Brianna Jones said she didn’t entirely believe the Holocaust when she first learned about it.
“Because it’s so horrible, how could that happen?” the 16-year-old remembered thinking.
It was photos and a movie about the extermination of millions of Jewish people in Europe during the 1930s and ’40s that helped her understand the history of the genocide, and on Sunday she was one of about 20 students helping others understand its magnitude.
Outside Temple Beth El at 5975 S. 12th St., teen members of the Jewish congregation started putting 6,000 yellow flags on the lawn, each one representing 1,000 Jews who died in the Holocaust. They hoped to finish Sunday, and if not, said they would in coming days.
The project coincides with Yom HaShoah, or Holocaust Remembrance Day, which is Sunday. The flags will stay up until April 30.

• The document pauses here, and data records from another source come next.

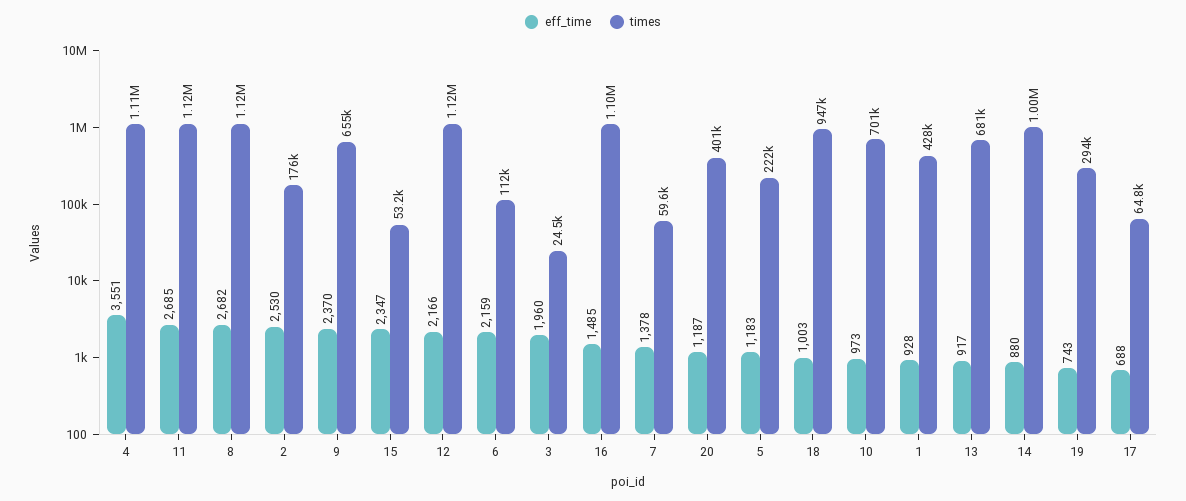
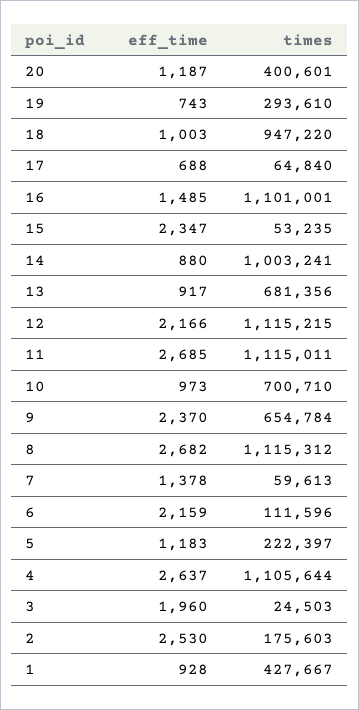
  {
    "eff_time": {
-     "4": 3551,
+     "4": 2637,
      "11": 2685,
      "8": 2682,
      "2": 2530,
      "9": 2370,
      "15": 2347,
      "12": 2166,
      "6": 2159,
      "3": 1960,
      "16": 1485,
      "7": 1378,
      "20": 1187,
      "5": 1183,
      "18": 1003,
      "10": 973,
      "1": 928,
      "13": 917,
      "14": 880,
      "19": 743,
      "17": 688
    },
    "times": {
      "4": 1105644,
      "11": 1115011,
      "8": 1115312,
      "2": 175603,
      "9": 654784,
      "15": 53235,
      "12": 1115215,
      "6": 111596,
      "3": 24503,
      "16": 1101001,
      "7": 59613,
      "20": 400601,
      "5": 222397,
      "18": 947220,
      "10": 700710,
      "1": 427667,
      "13": 681356,
      "14": 1003241,
      "19": 293610,
      "17": 64840
    }
  }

“It’s important to have a visual representation of what happened,” 14-year-old Abe King-Madlem said. “You think about it, but you never get to see the number. And this isn’t even all of it. It helps show the gravity of the situation.”
Leah Elstein, cantor and religious education director at Temple Beth El, said she got the idea for the project from a congregation in the suburbs of Chicago, which did something similar.
“We tell them again and again how many people were killed in the Holocaust,” she said. “This is a way for them to be physically aware of that number.”
Temple Beth El Rabbi Bruce Kadden said he heard of a project elsewhere to collect and display paperclips for every Holocaust victim.
“People are trying to creatively reflect on, and trying to figure out how to represent, that incredible number,” he said. “The Holocaust is something that all human beings should reflect on.”
The yellow flags — the same color used to identify the population during the Middle Ages, Kadden said — symbolize the yellow stars used to identify Jews under the Nazi regime. Kadden noted that the figure being represented by the flags, 6 million, does not include other minorities that were killed by the Nazis.
A few people honked as they drove past Sunday, though no one had stopped to ask about the flags as the teens arranged them.
Jones said the project is important because she’s heard students at her school say they don’t think the genocide happened.
“People need to know that the Holocaust did happen,” she said. “I need people to know the story of what happened. People should drive by and think about what (the flags) mean. What it means to them as a human being. This is an instance where we don’t want history to repeat itself.”